In the center of the living area four armchairs were arranged around an oak coffee table. A sterling silver coffeepot and matching creamer and sugar bowl sat in the center. So did a bottle of anisette and three small glasses of it, already poured. Maso’s middle son, Santo, sat waiting for them, looking up at Joe as he poured himself a cup of coffee and placed the cup down beside an orange.
Santo Pescatore was thirty-one and everyone called him Digger, though no one could remember why, not even Santo himself.
“You remember Joe, Santo.”
“I dunno. Maybe.” He half rose from his chair and gave Joe a limp, damp handshake. “Call me Digger.”
“Good to see you again.” Joe took a seat across from him, and Maso came around, took the seat beside his son.
Digger peeled the orange, tossing the peels onto the coffee table. He wore a permanent scowl of confused suspicion on his long face, like he’d just heard a joke he didn’t get. He had curly dark hair that was thinning up front, a fleshy chin and neck, and his father’s eyes, dark and small as sharpened pencil points. There was something dulled about him, though. He didn’t have his father’s charm or cunning because he’d never needed to.
Maso poured Joe a cup of coffee and handed it across the table. “How’ve you been?”
“Very good, sir. You?”
Maso tipped a hand back and forth. “Good days and bad.”
“I hope more good than bad.”
Maso raised a glass of the anisette to that. “So far, so far. Salud .”
Joe raised a glass. “Salud.”
Maso and Joe drank. Digger popped an orange slice in his mouth and chewed with his mouth open.
Joe was reminded, not for the first time, that for such a violent business, it was filled with a surprising number of regular guys—men who loved their wives, who took their children on Saturday-afternoon outings, men who worked on their automobiles and told jokes at the neighborhood lunch counter and worried what their mothers thought of them and went to church to ask God’s forgiveness for all the terrible things they had to render unto Caesar in order to put food on the table.
But it was also a business that was populated by an equal number of pigs. Vicious oafs whose primary talent was that they felt no more for their fellow man than they did for a fly sputtering on the windowsill at summer’s end.

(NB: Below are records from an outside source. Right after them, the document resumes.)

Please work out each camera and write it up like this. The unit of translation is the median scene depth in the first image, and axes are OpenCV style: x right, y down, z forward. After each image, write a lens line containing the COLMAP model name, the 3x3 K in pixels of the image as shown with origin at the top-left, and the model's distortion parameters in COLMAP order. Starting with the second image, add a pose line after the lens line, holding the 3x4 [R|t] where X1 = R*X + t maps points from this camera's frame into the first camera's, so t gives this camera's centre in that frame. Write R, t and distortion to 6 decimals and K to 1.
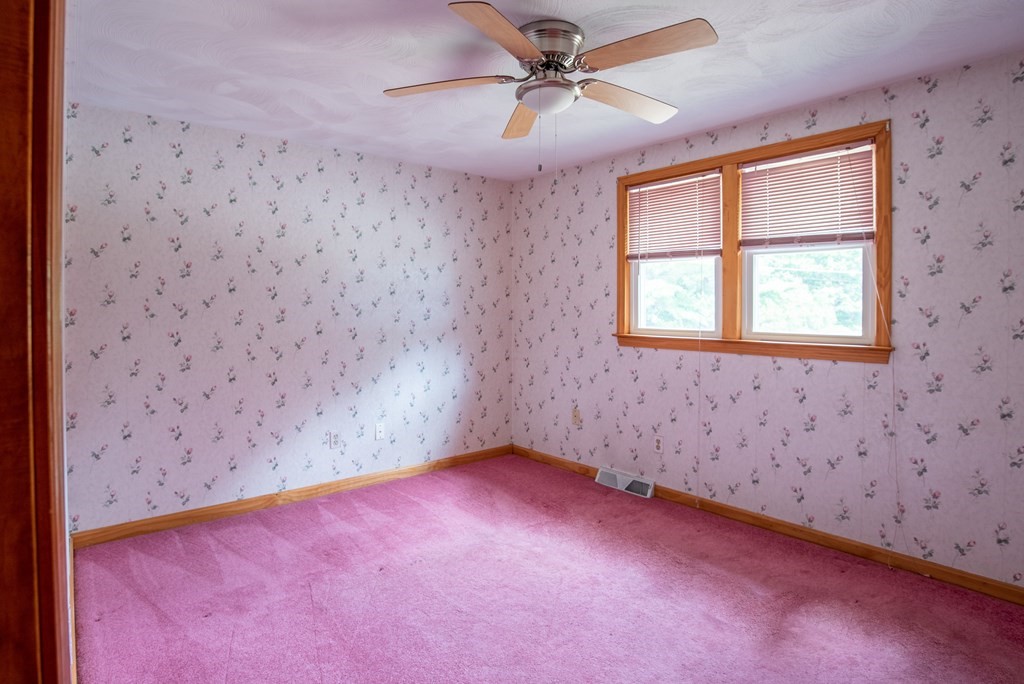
lens RADIAL K [[557.2, 0, 510.5], [0, 557.2, 315.6], [0, 0, 1]] dist [-0.039485, 0.001206]
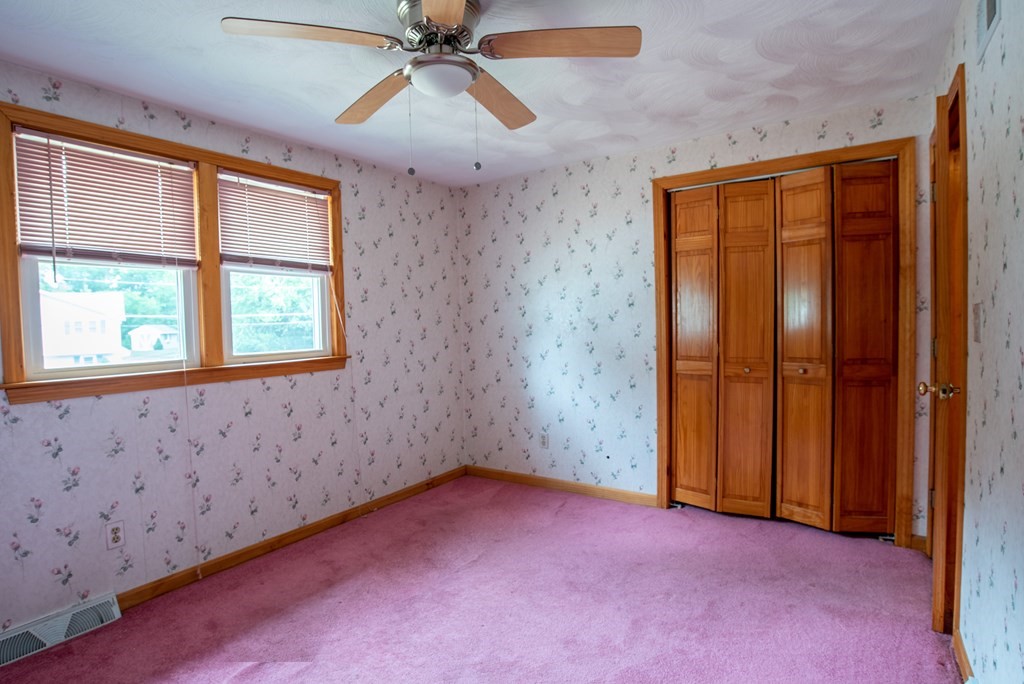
lens RADIAL K [[533.2, 0, 509.0], [0, 533.2, 343.8], [0, 0, 1]] dist [-0.064622, 0.019826]
pose [[-0.273129, -0.039092, 0.961183, -0.536778], [0.038128, 0.997949, 0.051422, -0.018059], [-0.961221, 0.050693, -0.271079, 0.810989]]
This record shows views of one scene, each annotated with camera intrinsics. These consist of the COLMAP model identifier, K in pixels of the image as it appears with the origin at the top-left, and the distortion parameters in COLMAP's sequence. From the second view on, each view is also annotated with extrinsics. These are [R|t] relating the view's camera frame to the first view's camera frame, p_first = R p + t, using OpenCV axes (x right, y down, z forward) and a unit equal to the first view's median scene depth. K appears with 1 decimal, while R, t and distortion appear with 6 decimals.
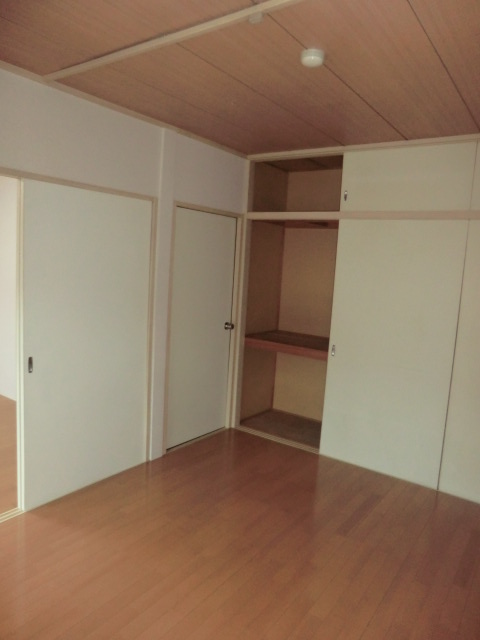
lens RADIAL K [[460.3, 0, 238.4], [0, 460.3, 321.2], [0, 0, 1]] dist [-0.055923, 0.042177]
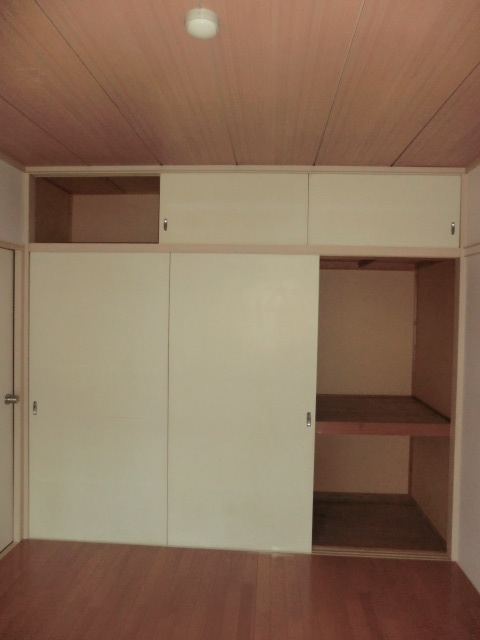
lens RADIAL K [[460.3, 0, 242.0], [0, 460.3, 318.4], [0, 0, 1]] dist [-0.055923, 0.042177]
pose [[0.849270, -0.063708, 0.524101, -0.092956], [0.101517, 0.993874, -0.043690, -0.055611], [-0.518107, 0.090310, 0.850535, 0.235780]]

Digger Pescatore was one of the latter. And like so many of the breed Joe had come across, he was the son of a founding father of this thing they all found themselves entwined with, grafted to, subjects of.
Over the years Joe had met all three of Maso’s sons. He’d met Tim Hickey’s only boy, Buddy. He’d met the sons of Cianci in Miami, Barrone in Chicago, and DiGiacomo in New Orleans. The fathers were fearsomely self-made creatures, one and all. Men of iron will and some vision and not even a passing acquaintance with sympathy. But men, unquestionably men.